CLIC Guest Blog by Paul Meyer
Roughly a year ago now, I spoke to the members of Gov. Roy Cooper’s broadband task force and noted how, from the viewpoint of anyone looking objectively at the issue of broadband access, the public-private partnership model advocated by NCLM is a “no-brainer.”
Obviously, a lot has happened in the world since then. The legislation that our organization backed, the FIBER NC Act, did not pass this year largely based on opposition by the larger incumbent telecommunications companies. At the same time, yet another of the major internet providers in the state, Frontier Communications, declared Chapter 11 bankruptcy, and on Wall Street there has been growing speculation that another, CenturyLink, will be selling its residential business after several years of retail home business contraction.
Even more recently, AT&T announced that it would be pulling back serving a thousand households or more in the state where it now provides aging and slow DSL service, meaning those homes could be left without service at all.
And, of course, these developments have occurred against a backdrop of the COVID-19 pandemic that has forced students and employees to learn and work at home.
If allowing local governments to bring their assets to bear in addressing the critical infrastructure issue of our time was a no-brainer in December of 2019, it is even more of a no-brainer in December of 2020.
It has simply become unacceptable and unconscionable that a handful of companies stand in the way of allowing this to happen almost a decade after banding together to block municipalities from building and operating their own systems, and proclaiming as they did so that they would address the digital divide in the state.
Despite taking hundreds of millions of dollars in FCC grants, they haven’t.
The implications are dire, not just for individuals, but for whole towns and their economic future.
What makes this public-private partnership model even more of a no-brainer is that there are small, home-grown companies in North Carolina that would love to be on the private side of these partnerships, connecting homes and businesses and running the retail service. To make the business model work, they need the fiber backbone or existing infrastructure that municipalities can bring to the table.

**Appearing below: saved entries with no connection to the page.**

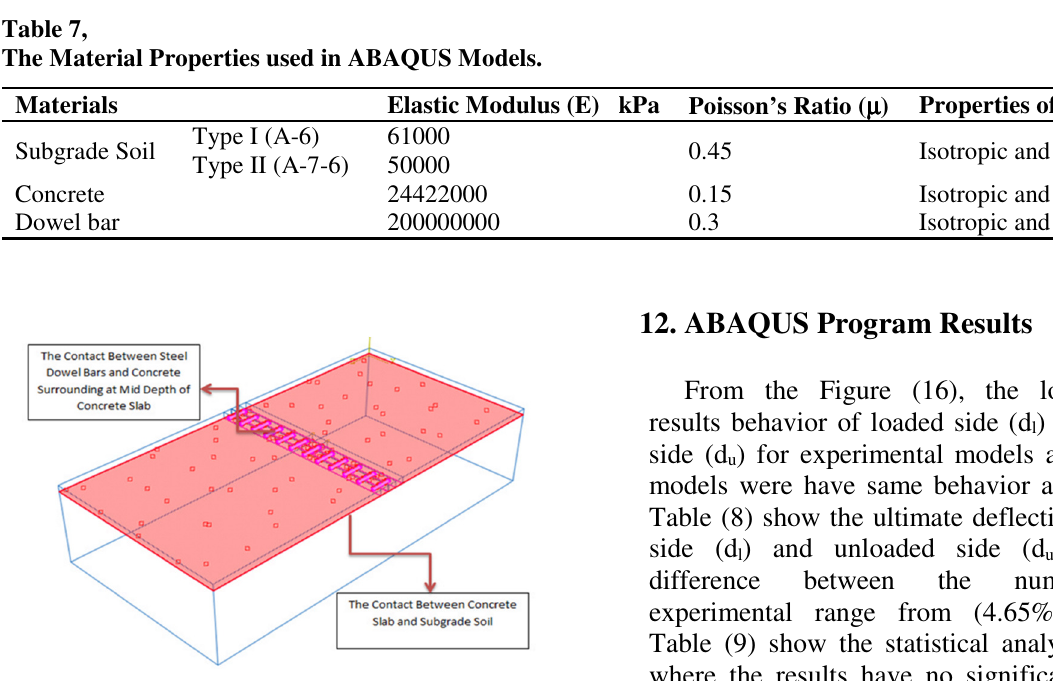
Fig. 14. The Contacts used in the Models.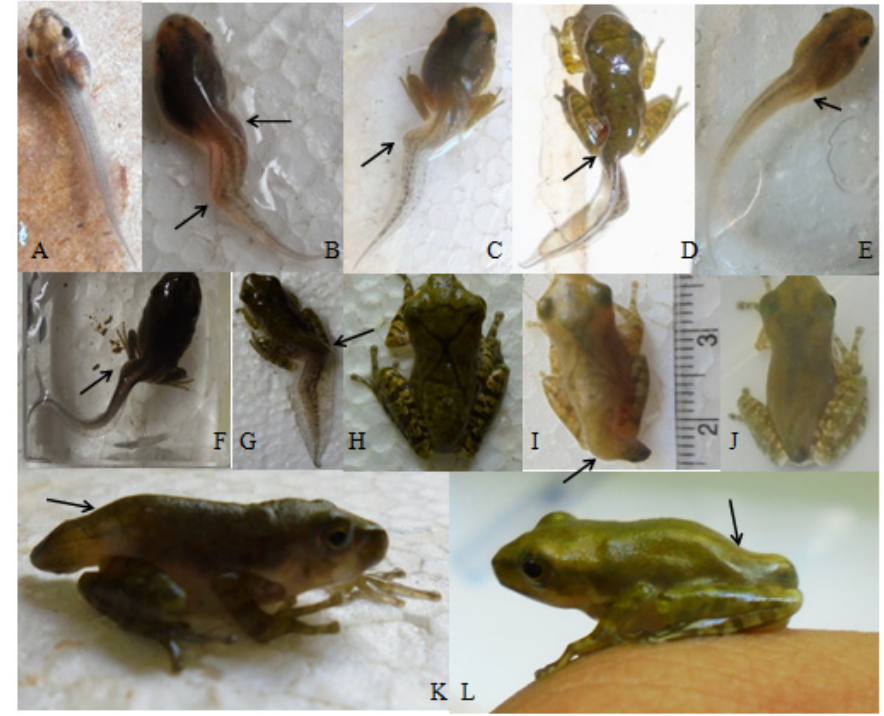
Figure 8: Tadpoles of P. cruciger exposed to cercariae type I at Gosner stage 27/28. A) Uninfected normal tadpole; B to D) infected tadpoles at different developmental stages with scoliosis E to G) kyphosis; H) normal metamorph; I and J) metamorphs with scoliosis (Note the malformation is absent in adult); K and L) metamorphs with kyphosis at 30/31 (A,B,E), 38/39(C,F), 41/42 (D,G),44/45(I,K) Gosner stages, Complete metermorphosis (H, J,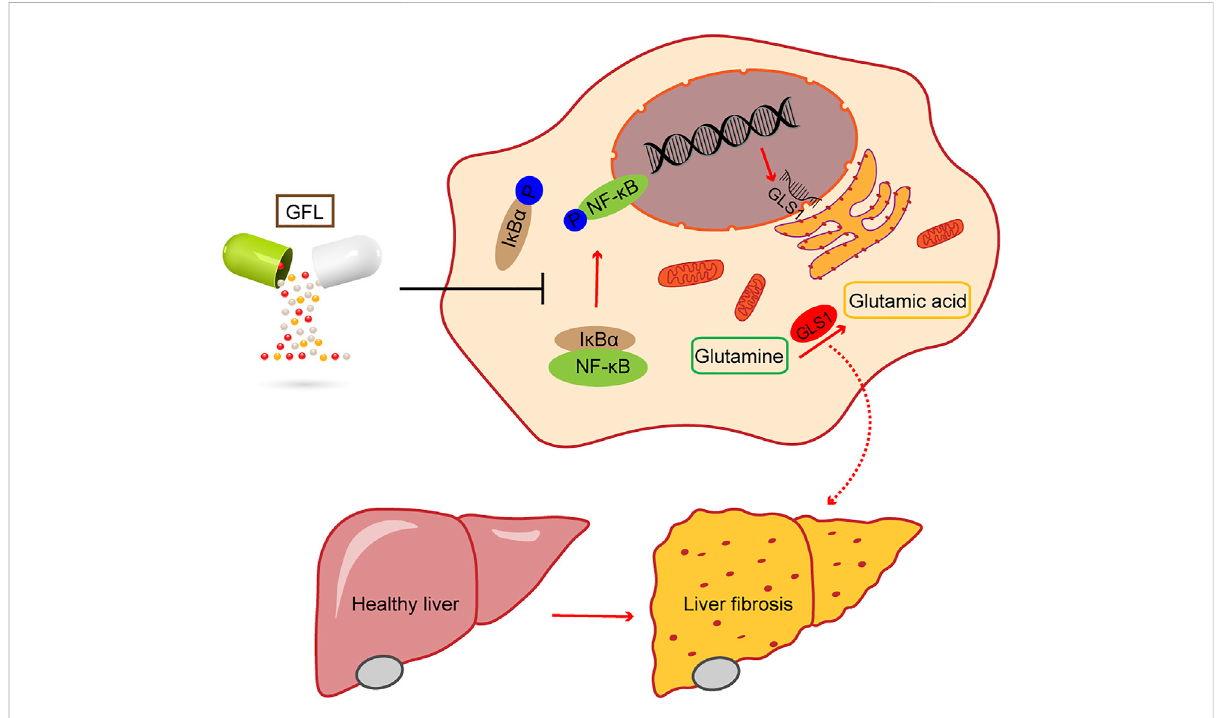
FIGURE 7 Phosphorylation of the NF- κ B pathway regulates GLS1 transcription and translation, while GFL can inhibit the activation of the NF- κ B pathway, reduce GLS1 expression, regulate glutamine metabolism, alleviate liver injury, and relieve liver fi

And let’s be clear. These types of partnerships would be fully open to the same companies in this state that don’t want them. They could participate. In fact, in Missouri, CenturyLink has partnered with the City of Springfield to bring lightning speed internet to residents there.
So, what’s the big deal?
It is that these larger telecommunication companies don’t want competition, even in the places that they poorly serve and are potentially walking away from. For some—loaded down with debt and left with aging technology—they do not have the financial wherewithal to make the investments that are going to close the digital divide and bring reliable, fast internet to all of North Carolina.
The time has come to recognize this reality. Doing so, the North Carolina General Assembly should make its first priority upon meeting in January passage of legislation that incorporates the principles of the FIBER NC Act and takes another substantial step in closing our digital divide.